The third heart sound, S3 was discussed earlier as being normal in some adults and in children.  In the case of a pathological S3, it may be noted with the event of damage to the myocardium.  This heart sound, when auscultated, sounds like the gallop of a horse.  Indeed, it is described as a gallop.  The S3 creates an extra heart sound that can be rapid and very distinctive.  The S3 G (S3 Gallop) is caused by early diastolic vibrations that are probably the result of ventricular distensibility associated with the myocardial damage.  The S3 G can be best heard at the apex as a short, low-pitched sound.  It may possibly be palpated, since it is associated with the ventricle and can create a “thrust” from the heart.  A gallop rhythm is very suggestive of myocardial damage and the possible presence of early congestive heart failure.

Cardiac Arrhythmias:

An arrhythmia is described as an abnormal heartbeat.  It might be caused by one or more of several factors:

The “average” person’s heart rate is usually 70 to 100 BPM, Beats Per Minute.  However, we all know that some persons may have a normal heart rate that is slightly higher or lower than these normal ranges.  Of course metabolism, exercise and other factors will affect a person’s normal heart rate.  A rapid heart rate is called tachycardia, and a slower than normal rate is called bradycardia.

When assessing a patient’s heart rate, you must consider that the heart rate is also controlled by the sympathetic and parasympathetic nervous systems.  The sympathetic nervous innervation increases the rate at which the SA node fires.  The parasympathetic nervous innervation decrease the rate of firing and subsequently the heart rate slows.  Normally, these two influences keep the heart rate in balance and produce a normal heart rate.  However, in disease conditions, either or both of these nerves may dominate and produce a fast or a slowed heart rate.

The normal heart beat is also referred to as sinus rhythm, or being initiated in the sinoatrial node.  Very specifically, if the rate is normal and the heart beat is a sinus rhythm, it is called “normal sinus rhythm”.  Using this terminology, it would be easy to see why a rapid, but otherwise normal (sinus) rhythm, is called sinus tachycardia.  Conversely, a slow, but otherwise normal (sinus) rhythm, is called sinus bradycardia.  Both of these arrhythmias are not normal, but they usually are not severe or life-threatening.

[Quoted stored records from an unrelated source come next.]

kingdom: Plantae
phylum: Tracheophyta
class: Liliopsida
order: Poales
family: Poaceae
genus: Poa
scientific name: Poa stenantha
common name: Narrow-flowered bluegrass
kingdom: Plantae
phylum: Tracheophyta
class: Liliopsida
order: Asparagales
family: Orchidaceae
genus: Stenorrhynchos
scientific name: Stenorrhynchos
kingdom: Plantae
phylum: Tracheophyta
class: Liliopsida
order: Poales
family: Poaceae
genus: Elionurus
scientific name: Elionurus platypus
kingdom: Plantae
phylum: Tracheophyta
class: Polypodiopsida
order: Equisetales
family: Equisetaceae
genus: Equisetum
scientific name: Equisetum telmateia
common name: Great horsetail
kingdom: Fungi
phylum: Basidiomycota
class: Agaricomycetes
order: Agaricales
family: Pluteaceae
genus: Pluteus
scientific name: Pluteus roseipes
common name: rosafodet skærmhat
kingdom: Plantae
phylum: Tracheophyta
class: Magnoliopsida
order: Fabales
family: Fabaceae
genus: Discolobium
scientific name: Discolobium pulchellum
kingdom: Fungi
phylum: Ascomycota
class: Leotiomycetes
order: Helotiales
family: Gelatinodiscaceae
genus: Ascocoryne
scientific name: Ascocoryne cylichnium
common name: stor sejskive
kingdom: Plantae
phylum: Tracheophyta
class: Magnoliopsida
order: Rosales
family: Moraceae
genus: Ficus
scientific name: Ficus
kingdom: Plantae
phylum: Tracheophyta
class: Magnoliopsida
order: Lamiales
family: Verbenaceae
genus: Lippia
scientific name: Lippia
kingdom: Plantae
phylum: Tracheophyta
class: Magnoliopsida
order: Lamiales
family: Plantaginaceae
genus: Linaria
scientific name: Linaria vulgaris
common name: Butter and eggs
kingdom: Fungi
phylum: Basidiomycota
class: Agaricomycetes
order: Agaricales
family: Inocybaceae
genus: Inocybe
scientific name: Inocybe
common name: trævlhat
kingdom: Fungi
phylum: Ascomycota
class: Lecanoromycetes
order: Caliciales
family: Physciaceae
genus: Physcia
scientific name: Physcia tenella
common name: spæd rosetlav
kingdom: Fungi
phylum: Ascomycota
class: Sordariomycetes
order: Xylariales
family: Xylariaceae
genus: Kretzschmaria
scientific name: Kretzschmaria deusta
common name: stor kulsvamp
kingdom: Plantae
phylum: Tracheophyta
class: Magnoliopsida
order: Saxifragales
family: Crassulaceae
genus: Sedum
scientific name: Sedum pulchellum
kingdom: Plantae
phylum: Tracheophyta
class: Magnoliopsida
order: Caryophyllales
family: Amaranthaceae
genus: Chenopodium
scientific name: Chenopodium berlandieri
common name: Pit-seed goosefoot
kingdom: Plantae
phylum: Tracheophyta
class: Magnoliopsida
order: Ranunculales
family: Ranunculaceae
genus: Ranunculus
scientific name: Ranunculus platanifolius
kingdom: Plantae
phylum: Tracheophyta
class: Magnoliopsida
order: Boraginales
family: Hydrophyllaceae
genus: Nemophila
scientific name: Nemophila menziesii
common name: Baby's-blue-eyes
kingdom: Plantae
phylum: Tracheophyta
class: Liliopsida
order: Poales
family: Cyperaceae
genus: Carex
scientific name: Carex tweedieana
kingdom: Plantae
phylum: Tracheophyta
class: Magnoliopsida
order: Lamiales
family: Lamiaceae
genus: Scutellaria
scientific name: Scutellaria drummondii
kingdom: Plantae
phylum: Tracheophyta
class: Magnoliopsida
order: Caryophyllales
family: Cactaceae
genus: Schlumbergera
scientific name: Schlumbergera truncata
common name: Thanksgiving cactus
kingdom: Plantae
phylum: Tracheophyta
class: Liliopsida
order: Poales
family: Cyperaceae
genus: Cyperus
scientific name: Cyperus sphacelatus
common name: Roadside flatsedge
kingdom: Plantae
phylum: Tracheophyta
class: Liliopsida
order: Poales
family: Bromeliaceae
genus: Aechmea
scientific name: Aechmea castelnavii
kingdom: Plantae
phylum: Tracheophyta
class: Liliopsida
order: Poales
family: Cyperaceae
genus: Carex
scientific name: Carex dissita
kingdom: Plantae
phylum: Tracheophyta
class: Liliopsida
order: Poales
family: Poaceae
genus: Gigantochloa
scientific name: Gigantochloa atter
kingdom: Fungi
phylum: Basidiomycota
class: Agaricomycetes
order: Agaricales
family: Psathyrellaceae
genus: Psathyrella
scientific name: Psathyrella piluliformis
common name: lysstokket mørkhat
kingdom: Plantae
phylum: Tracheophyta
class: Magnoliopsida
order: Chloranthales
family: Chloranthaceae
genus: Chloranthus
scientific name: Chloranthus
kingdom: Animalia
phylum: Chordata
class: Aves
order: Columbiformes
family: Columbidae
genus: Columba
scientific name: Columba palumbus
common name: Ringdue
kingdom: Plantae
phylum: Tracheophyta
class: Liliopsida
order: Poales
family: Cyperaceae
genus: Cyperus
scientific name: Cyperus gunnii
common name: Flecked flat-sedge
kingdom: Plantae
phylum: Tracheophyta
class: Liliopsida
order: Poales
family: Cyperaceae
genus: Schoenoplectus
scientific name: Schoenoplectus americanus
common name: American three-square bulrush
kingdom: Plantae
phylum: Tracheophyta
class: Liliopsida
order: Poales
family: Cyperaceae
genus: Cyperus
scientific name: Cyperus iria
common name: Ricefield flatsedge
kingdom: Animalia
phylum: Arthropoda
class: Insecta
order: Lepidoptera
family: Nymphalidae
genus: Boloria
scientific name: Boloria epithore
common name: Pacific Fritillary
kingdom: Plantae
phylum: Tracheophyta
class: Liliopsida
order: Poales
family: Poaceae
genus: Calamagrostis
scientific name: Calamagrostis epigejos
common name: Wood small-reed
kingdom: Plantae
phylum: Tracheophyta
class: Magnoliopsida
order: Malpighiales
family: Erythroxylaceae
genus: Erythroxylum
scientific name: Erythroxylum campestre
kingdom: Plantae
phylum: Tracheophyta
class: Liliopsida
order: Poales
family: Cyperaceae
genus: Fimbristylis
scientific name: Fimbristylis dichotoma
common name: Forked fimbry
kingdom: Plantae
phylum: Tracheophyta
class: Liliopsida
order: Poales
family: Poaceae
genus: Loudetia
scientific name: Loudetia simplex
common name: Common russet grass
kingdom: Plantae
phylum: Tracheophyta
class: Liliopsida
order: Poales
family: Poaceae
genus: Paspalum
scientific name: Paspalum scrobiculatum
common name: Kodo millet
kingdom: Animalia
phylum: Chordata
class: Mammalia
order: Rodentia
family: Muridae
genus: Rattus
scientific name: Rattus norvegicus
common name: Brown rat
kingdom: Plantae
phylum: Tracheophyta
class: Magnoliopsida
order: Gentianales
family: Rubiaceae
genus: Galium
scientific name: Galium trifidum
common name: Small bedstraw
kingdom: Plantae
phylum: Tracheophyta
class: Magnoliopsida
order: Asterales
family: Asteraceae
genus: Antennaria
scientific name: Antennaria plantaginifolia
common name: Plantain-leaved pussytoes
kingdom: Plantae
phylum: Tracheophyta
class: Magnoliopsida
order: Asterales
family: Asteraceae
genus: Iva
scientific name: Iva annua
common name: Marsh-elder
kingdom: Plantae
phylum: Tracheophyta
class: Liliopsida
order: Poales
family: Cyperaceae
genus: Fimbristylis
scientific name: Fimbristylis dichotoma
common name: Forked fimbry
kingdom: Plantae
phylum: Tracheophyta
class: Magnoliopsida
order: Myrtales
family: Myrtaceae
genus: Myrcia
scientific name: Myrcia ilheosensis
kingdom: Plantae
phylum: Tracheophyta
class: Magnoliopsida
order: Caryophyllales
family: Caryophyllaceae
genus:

The nurse might easily understand that sinus tachycardia could be caused as a normal reaction to anxiety.  In fact, just being sick and in the hospital might produce anxiety and also sinus tachycardia.  The nurse would need to assess the patient very carefully if a rapid heart rate is present; especially if there are no adverse clinical signs or symptoms present.  Of course, an EKG tracing and interpretation would be necessary to absolutely confirm that only sinus tachycardia is present, and that there is no immediate danger to the patient.

Factors that affect the sympathetic nervous system are:  anxiety, fear, fever, extreme physical exercise, others.  These conditions will generally cause an increase in the sympathetic stimulation of the SA node and subsequently, tachycardia.

Factors that affect the parasympathetic nervous system will induce a slowed heart rate.  The parasympathetic nervous system exerts its influence through the vagus nerve.  This stimulation of the vagus nerve will cause bradycardia.

In summary, prepare the patient; take vital signs and the history of the patient before you auscultate the heart.  Compare your findings to what a normal heart sounds like.  Then, report findings, especially if the patient has adverse clinical systems, such as cyanosis or some other important symptom.